DIRECTIONS - Copy out, from the entries below, each line that holds the string "sfocatura".
===== AVAILABLE DATA =====
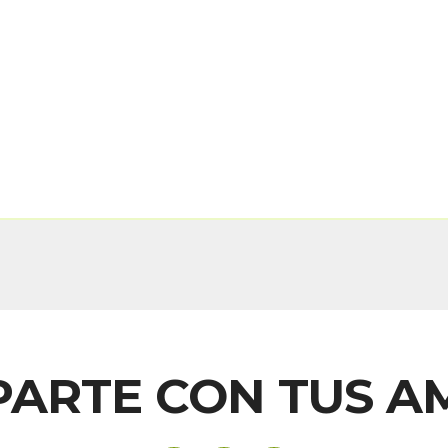
ARTE CON TUS A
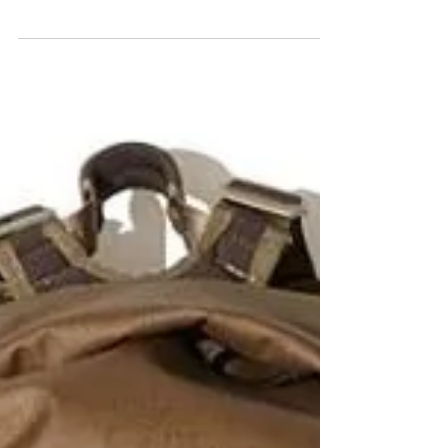
【MODERN TIMES OPENS TODAY】
休店一天後，今天4月5日再度營業，請留意今天特別營
業時間： 2017-04-05 Opening Hours 1-4PM / 6:30-8PM
________________________________ 【WE SHIP
WORLDWIDE | 全球發貨】...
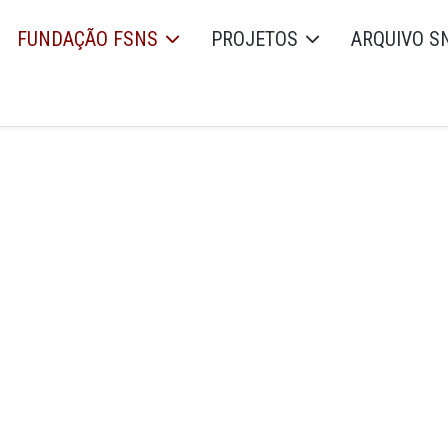
FUNDAÇÃO FSNS
PROJETOS
ARQUIVO S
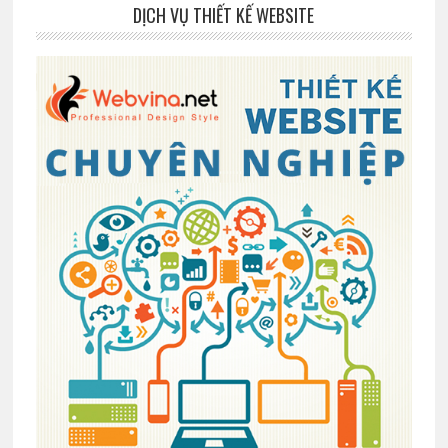
DỊCH VỤ THIẾT KẾ WEBSITE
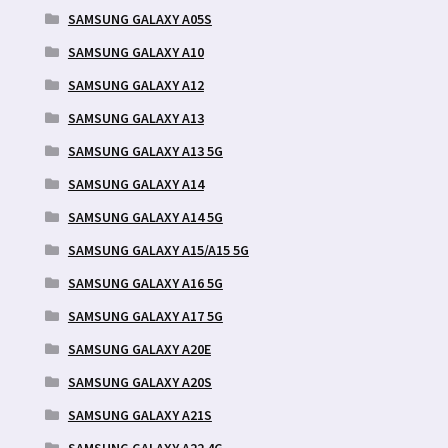
SAMSUNG GALAXY A05S
SAMSUNG GALAXY A10
SAMSUNG GALAXY A12
SAMSUNG GALAXY A13
SAMSUNG GALAXY A13 5G
SAMSUNG GALAXY A14
SAMSUNG GALAXY A14 5G
SAMSUNG GALAXY A15/A15 5G
SAMSUNG GALAXY A16 5G
SAMSUNG GALAXY A17 5G
SAMSUNG GALAXY A20E
SAMSUNG GALAXY A20S
SAMSUNG GALAXY A21S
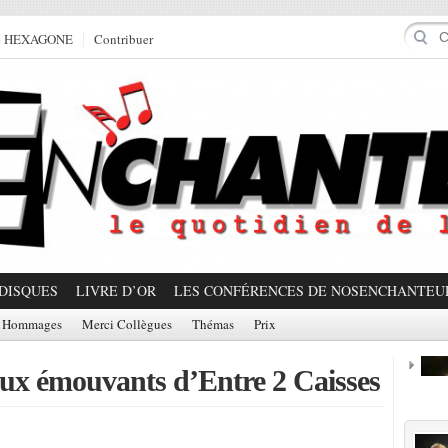
e HEXAGONE
Contribuer
DISQUES
LIVRE D’OR
LES CONFÉRENCES DE NOSENCHANTEU
Hommages
Merci Collègues
Thémas
Prix
eux émouvants d’Entre 2 Caisses
Prom
Partager!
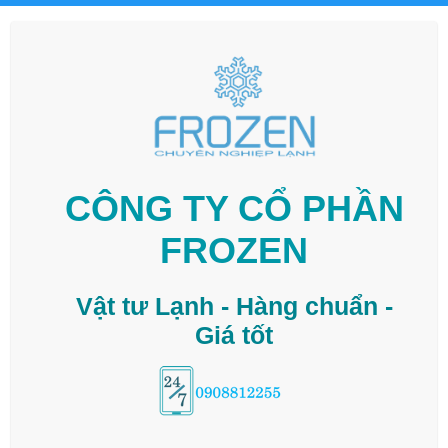
CÔNG TY CỔ PHẦN
FROZEN
Vật tư Lạnh - Hàng chuẩn -
Giá tốt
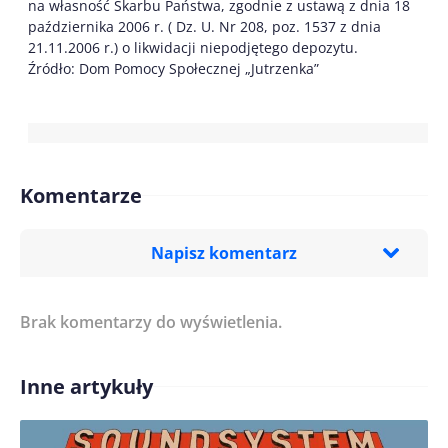
na własność Skarbu Państwa, zgodnie z ustawą z dnia 18
października 2006 r. ( Dz. U. Nr 208, poz. 1537 z dnia
21.11.2006 r.) o likwidacji niepodjętego depozytu.
Źródło: Dom Pomocy Społecznej „Jutrzenka”
Komentarze
Napisz komentarz
Brak komentarzy do wyświetlenia.
Imię/ Nick*
Inne artykuły
Treść komentarza*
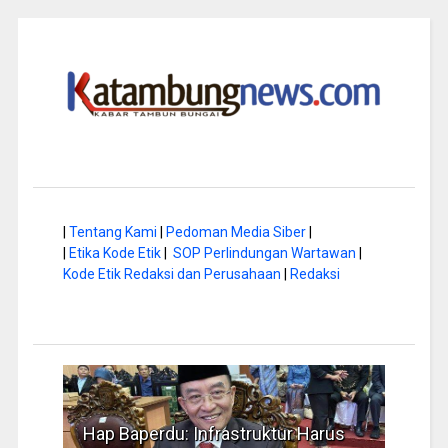
|
Tentang Kami
|
Pedoman Media Siber
|
|
Etika Kode Etik
|
SOP Perlindungan Wartawan
|
Kode Etik Redaksi dan Perusahaan
|
Redaksi
a di
Hap Baperdu: Infrastruktur Harus
Musi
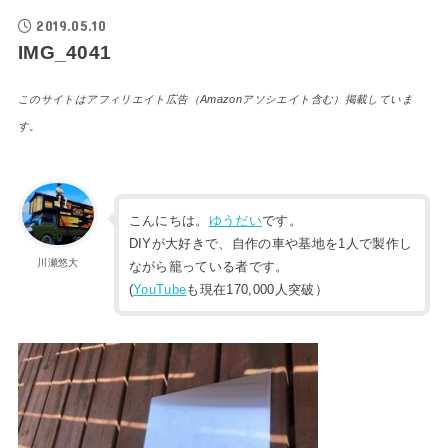
2019.05.10
IMG_4041
このサイトはアフィリエイト広告（Amazonアソシエイト含む）掲載していま
す。
こんにちは。
ゆうだい
です。
DIYが大好きで、自作の車や基地を1人で製作し
川瀬悠大
ながら籠っている者です。
(
YouTube
も現在170,000人突破）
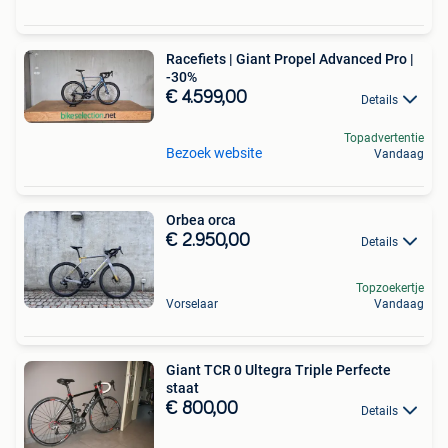
Racefiets | Giant Propel Advanced Pro |
-30%
€ 4.599,00
Details
Topadvertentie
Bezoek website
Vandaag
Orbea orca
€ 2.950,00
Details
Topzoekertje
Vorselaar
Vandaag
Giant TCR 0 Ultegra Triple Perfecte
staat
€ 800,00
Details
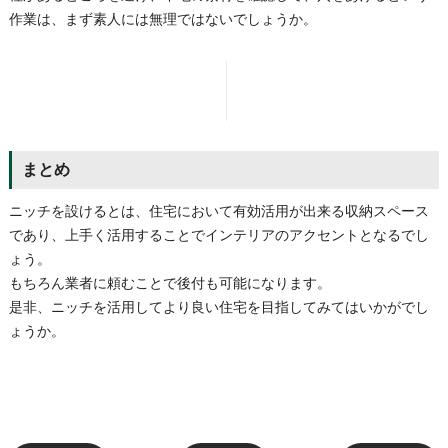
作業は、まず素人には無理ではないでしょうか。
まとめ
ニッチを設けるとは、住宅において有効活用が出来る収納スペース
であり、上手く活用することでインテリアのアクセントとなるでし
ょう。
もちろん業者に頼むことで後付も可能になります。
是非、ニッチを活用してより良い住宅を目指してみてはいかがでし
ょうか。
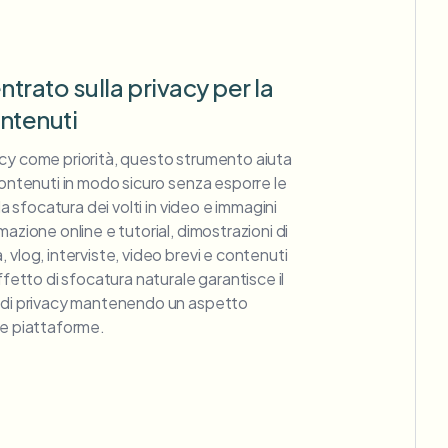
trato sulla privacy per la
ntenuti
cy come priorità, questo strumento aiuta
contenuti in modo sicuro senza esporre le
 la sfocatura dei volti in video e immagini
mazione online e tutorial, dimostrazioni di
 vlog, interviste, video brevi e contenuti
effetto di sfocatura naturale garantisce il
d di privacy mantenendo un aspetto
le piattaforme.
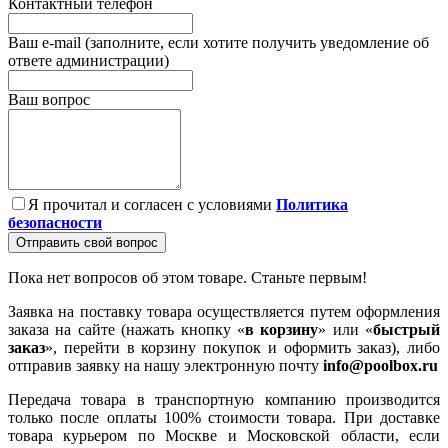
Контактный телефон
Ваш e-mail (заполните, если хотите получить уведомление об
ответе администрации)
Ваш вопрос
Я прочитал и согласен с условиями
Политика
безопасности
Отправить свой вопрос
Пока нет вопросов об этом товаре. Станьте первым!
Заявка на поставку товара осуществляется путем оформления
заказа на сайте (нажать кнопку «
в корзину
» или «
быстрый
заказ
», перейти в корзину покупок и оформить заказ), либо
отправив заявку на нашу электронную почту
info@poolbox.ru
Передача товара в транспортную компанию производится
только после оплаты 100% стоимости товара. При доставке
товара курьером по Москве и Московской области, если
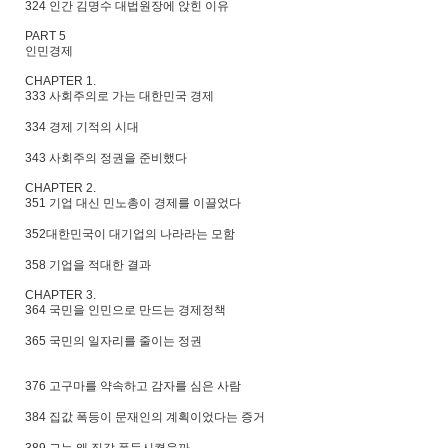
324 인간 김명수 대법원장에 앉힌 이유
PART 5
인민경제
CHAPTER 1.
333 사회주의로 가는 대한민국 경제
334 경제 기적의 시대
343 사회주의 정권을 준비했다
CHAPTER 2.
351 기업 대신 민노총이 경제를 이끌었다
352대한민국이 대기업의 나라라는 모함
358 기업을 적대한 결과
CHAPTER 3.
364 국민을 인민으로 만드는 경제정책
365 국민의 일자리를 줄이는 정권
376 고구마를 약속하고 감자를 심은 사람
384 집값 폭등이 문재인의 계획이었다는 증거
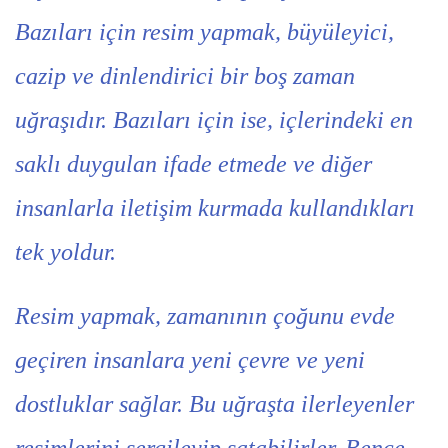
Bazıları için resim yapmak, büyüleyici,
cazip ve dinlendirici bir boş zaman
uğraşıdır. Bazıları için ise, içlerindeki en
saklı duygulan ifade etmede ve diğer
insanlarla iletişim kurmada kullandıkları
tek yoldur.
Resim yapmak, zamanının çoğunu evde
geçiren insanlara yeni çevre ve yeni
dostluklar sağlar. Bu uğraşta ilerleyenler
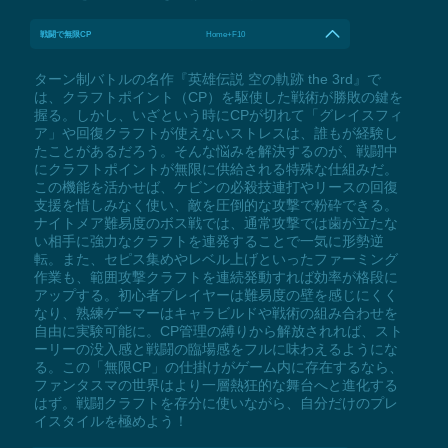
戦闘で無限CP
Home+F10
ターン制バトルの名作『英雄伝説 空の軌跡 the 3rd』で
は、クラフトポイント（CP）を駆使した戦術が勝敗の鍵を
握る。しかし、いざという時にCPが切れて「グレイスフィ
ア」や回復クラフトが使えないストレスは、誰もが経験し
たことがあるだろう。そんな悩みを解決するのが、戦闘中
にクラフトポイントが無限に供給される特殊な仕組みだ。
この機能を活かせば、ケビンの必殺技連打やリースの回復
支援を惜しみなく使い、敵を圧倒的な攻撃で粉砕できる。
ナイトメア難易度のボス戦では、通常攻撃では歯が立たな
い相手に強力なクラフトを連発することで一気に形勢逆
転。また、セピス集めやレベル上げといったファーミング
作業も、範囲攻撃クラフトを連続発動すれば効率が格段に
アップする。初心者プレイヤーは難易度の壁を感じにくく
なり、熟練ゲーマーはキャラビルドや戦術の組み合わせを
自由に実験可能に。CP管理の縛りから解放されれば、スト
ーリーの没入感と戦闘の臨場感をフルに味わえるようにな
る。この「無限CP」の仕掛けがゲーム内に存在するなら、
ファンタスマの世界はより一層熱狂的な舞台へと進化する
はず。戦闘クラフトを存分に使いながら、自分だけのプレ
イスタイルを極めよう！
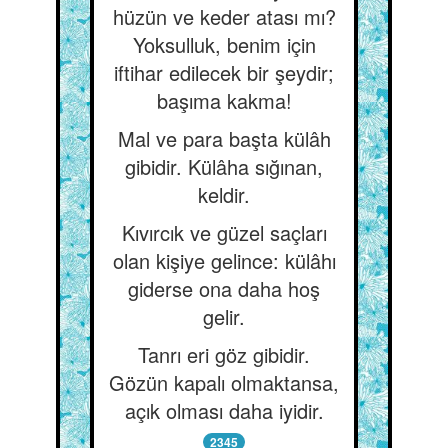
hüzün ve keder atası mı?
Yoksulluk, benim için
iftihar edilecek bir şeydir;
başıma kakma!
Mal ve para başta külâh
gibidir. Külâha sığınan,
keldir.
Kıvırcık ve güzel saçları
olan kişiye gelince: külâhı
giderse ona daha hoş
gelir.
Tanrı eri göz gibidir.
Gözün kapalı olmaktansa,
açık olması daha iyidir.
2345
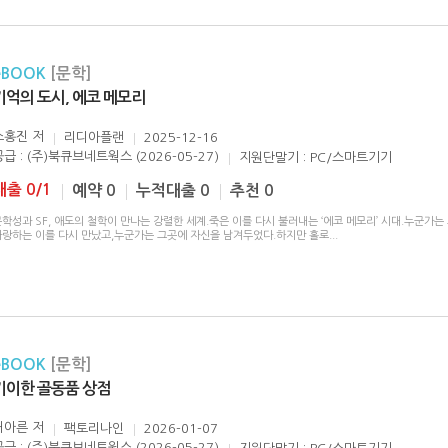
eBOOK
[문학]
기억의 도시, 에코 메모리
소홍진
저
리디아플랜
2025-12-16
공급 : (주)북큐브네트웍스 (2026-05-27)
지원단말기 : PC/스마트기기
대출 0/1
예약 0
누적대출 0
추천 0
학성과 SF, 애도의 철학이 만나는 강렬한 세계.죽은 이를 다시 불러내는 ‘에코 메모리’ 시대.누군가는
사랑하는 이를 다시 만났고,누군가는 그곳에 자신을 남겨두었다.하지만 홀로
...
eBOOK
[문학]
기이한 골동품 상점
허아른
저
팩토리나인
2026-01-07
공급 : (주)북큐브네트웍스 (2026-05-27)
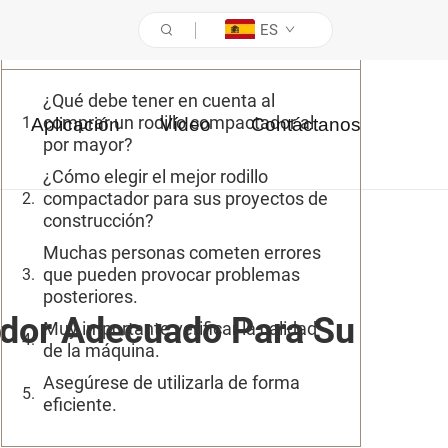
ES
Tabla de contenidos
¿Qué debe tener en cuenta al
comprar un rodillo compactador al
Aplicación
Vídeo
Contáctanos
por mayor?
¿Cómo elegir el mejor rodillo
compactador para sus proyectos de
construcción?
Muchas personas cometen errores
que pueden provocar problemas
posteriores.
tador Adecuado Para Su
Muy importante verificar la calidad
de la máquina.
Asegúrese de utilizarla de forma
eficiente.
=====
REPLY TO THE TASK -
 la sfocatura dei volti in video e immagini
effetto di sfocatura naturale garantisce il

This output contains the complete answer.